• _About this exercise_
For this task, output exactly the lines of the material below starting at the line with "the backend remotely." and ending at the line with "-help people that like"; pictures are to be excluded.
(Beginning of Exercise inputs)
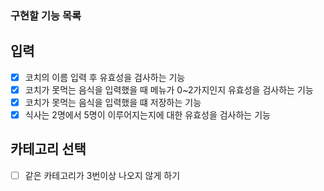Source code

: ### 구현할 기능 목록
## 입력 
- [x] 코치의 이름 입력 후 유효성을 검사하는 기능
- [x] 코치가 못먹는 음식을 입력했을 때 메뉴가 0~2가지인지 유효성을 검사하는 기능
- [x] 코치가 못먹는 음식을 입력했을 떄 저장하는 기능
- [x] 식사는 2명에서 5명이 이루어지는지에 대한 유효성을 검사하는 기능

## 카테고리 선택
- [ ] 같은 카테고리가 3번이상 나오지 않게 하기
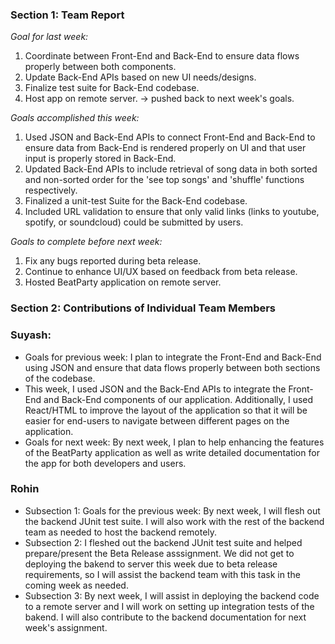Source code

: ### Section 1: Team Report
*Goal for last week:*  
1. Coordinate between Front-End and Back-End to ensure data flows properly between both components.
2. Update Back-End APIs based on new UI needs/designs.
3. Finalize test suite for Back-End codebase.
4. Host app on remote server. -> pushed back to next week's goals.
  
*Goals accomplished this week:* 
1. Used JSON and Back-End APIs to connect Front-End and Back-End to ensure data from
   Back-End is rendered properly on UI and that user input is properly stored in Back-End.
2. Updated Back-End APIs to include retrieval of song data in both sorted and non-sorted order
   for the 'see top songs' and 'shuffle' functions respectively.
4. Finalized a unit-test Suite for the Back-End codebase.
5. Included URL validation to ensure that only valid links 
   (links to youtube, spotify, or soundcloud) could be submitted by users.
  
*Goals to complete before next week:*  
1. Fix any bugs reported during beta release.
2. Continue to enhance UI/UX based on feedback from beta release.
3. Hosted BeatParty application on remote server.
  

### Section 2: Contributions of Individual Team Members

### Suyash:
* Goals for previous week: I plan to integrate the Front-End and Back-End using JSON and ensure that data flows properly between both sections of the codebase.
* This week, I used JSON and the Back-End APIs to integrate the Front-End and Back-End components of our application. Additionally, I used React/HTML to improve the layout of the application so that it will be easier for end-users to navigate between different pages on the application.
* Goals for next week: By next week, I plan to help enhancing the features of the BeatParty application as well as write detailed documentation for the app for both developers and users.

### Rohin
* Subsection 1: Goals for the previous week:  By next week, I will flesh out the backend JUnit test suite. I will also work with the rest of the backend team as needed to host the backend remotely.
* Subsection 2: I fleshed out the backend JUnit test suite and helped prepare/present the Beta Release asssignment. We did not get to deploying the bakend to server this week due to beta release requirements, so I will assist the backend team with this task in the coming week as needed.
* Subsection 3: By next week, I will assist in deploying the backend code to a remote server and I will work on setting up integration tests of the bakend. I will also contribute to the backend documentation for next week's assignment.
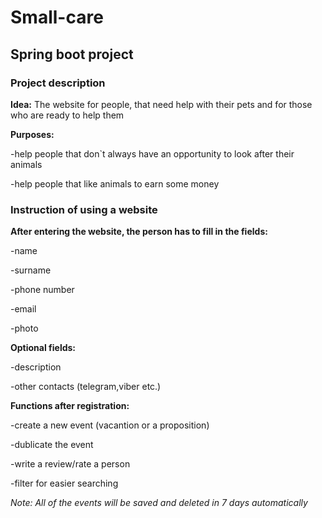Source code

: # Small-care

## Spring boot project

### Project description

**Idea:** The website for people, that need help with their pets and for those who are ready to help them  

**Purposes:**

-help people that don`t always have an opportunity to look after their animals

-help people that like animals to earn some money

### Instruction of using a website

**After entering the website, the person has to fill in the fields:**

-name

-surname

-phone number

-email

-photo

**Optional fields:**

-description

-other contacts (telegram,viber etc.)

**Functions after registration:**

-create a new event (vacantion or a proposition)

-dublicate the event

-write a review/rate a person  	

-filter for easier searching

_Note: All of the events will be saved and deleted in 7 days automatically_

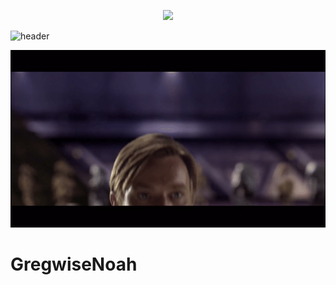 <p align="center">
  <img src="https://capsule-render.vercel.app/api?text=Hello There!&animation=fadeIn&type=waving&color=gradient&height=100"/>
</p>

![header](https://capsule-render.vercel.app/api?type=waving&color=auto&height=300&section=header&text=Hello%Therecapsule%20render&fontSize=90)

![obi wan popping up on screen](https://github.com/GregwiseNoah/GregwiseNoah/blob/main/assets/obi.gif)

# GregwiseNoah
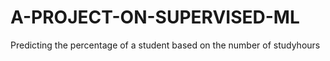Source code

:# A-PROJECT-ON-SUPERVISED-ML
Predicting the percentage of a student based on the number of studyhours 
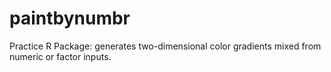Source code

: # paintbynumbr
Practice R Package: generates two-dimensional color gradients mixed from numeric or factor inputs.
(End of Exercise inputs)
(Beginning of Exercise inputs)
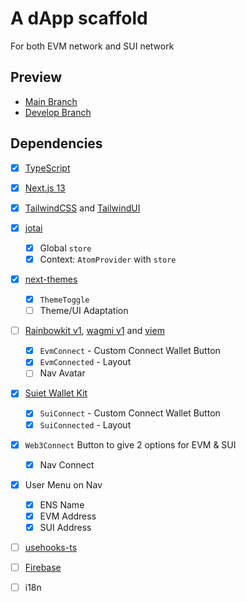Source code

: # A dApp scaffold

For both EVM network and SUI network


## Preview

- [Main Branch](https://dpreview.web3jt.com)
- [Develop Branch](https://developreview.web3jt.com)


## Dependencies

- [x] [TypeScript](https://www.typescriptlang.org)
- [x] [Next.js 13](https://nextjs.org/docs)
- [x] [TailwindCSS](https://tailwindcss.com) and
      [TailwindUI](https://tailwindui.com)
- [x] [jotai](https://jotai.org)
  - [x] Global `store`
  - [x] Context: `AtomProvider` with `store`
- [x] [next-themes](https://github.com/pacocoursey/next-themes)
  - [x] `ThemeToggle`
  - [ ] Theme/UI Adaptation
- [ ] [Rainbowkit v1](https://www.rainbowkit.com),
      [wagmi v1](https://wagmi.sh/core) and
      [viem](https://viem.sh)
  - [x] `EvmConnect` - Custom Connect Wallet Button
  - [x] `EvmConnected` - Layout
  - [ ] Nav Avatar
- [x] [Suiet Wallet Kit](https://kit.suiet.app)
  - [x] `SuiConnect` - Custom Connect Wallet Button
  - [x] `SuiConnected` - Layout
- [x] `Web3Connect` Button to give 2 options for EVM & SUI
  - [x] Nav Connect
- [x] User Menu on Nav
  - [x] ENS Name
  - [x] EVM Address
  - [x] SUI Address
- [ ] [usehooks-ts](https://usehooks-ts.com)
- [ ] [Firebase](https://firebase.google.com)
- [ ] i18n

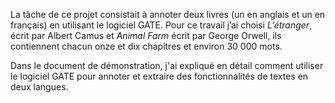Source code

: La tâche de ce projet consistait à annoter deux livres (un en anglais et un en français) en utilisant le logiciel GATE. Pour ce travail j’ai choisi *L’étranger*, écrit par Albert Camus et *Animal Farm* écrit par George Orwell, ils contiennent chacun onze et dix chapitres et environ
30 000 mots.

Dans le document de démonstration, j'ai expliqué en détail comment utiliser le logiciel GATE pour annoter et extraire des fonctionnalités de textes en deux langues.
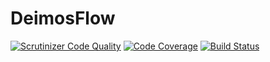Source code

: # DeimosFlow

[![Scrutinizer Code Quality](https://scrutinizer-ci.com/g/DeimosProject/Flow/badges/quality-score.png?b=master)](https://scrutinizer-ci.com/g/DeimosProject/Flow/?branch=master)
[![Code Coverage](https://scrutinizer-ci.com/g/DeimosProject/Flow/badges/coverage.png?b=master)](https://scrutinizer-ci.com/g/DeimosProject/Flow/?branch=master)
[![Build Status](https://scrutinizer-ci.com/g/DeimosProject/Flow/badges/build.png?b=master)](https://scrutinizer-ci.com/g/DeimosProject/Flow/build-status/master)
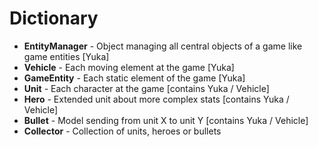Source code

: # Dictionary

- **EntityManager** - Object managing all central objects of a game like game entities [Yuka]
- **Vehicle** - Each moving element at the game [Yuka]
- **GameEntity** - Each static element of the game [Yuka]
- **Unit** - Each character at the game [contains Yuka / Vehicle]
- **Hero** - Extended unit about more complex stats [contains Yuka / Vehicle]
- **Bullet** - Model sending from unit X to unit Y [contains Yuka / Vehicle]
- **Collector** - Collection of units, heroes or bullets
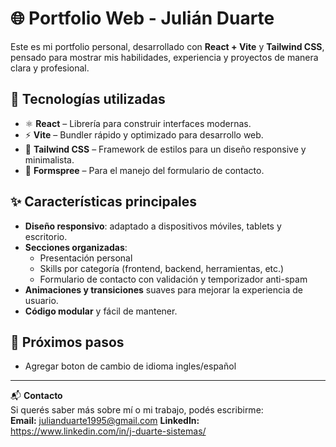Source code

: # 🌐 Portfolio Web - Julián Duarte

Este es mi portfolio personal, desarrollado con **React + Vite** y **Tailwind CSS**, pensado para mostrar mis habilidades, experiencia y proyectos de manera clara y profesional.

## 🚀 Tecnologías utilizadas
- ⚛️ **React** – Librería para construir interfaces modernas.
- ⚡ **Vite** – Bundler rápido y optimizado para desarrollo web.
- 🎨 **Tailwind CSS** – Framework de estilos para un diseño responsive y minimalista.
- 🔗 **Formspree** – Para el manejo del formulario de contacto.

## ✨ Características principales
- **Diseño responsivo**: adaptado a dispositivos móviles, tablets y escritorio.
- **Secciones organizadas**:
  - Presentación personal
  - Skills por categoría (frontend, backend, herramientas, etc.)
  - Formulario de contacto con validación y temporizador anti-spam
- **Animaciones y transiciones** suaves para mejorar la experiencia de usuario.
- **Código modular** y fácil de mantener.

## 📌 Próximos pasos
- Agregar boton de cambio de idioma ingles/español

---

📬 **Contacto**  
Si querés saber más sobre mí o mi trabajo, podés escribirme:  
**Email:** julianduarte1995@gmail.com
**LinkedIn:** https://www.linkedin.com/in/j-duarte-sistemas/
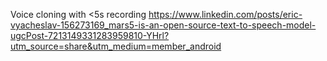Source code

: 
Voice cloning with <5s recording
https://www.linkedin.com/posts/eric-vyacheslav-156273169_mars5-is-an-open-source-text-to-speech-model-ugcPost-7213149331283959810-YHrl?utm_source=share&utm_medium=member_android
(End of Exercise inputs)
• _Exercise output_
* Subsection 1: Goals for the previous week:  By next week, I will flesh out the backend JUnit test suite. I will also work with the rest of the backend team as needed to host the backend remotely.
* Subsection 2: I fleshed out the backend JUnit test suite and helped prepare/present the Beta Release asssignment. We did not get to deploying the bakend to server this week due to beta release requirements, so I will assist the backend team with this task in the coming week as needed.
* Subsection 3: By next week, I will assist in deploying the backend code to a remote server and I will work on setting up integration tests of the bakend. I will also contribute to the backend documentation for next week's assignment.
Source code

: # Small-care

## Spring boot project

### Project description

**Idea:** The website for people, that need help with their pets and for those who are ready to help them  

**Purposes:**

-help people that don`t always have an opportunity to look after their animals

-help people that like animals to earn some money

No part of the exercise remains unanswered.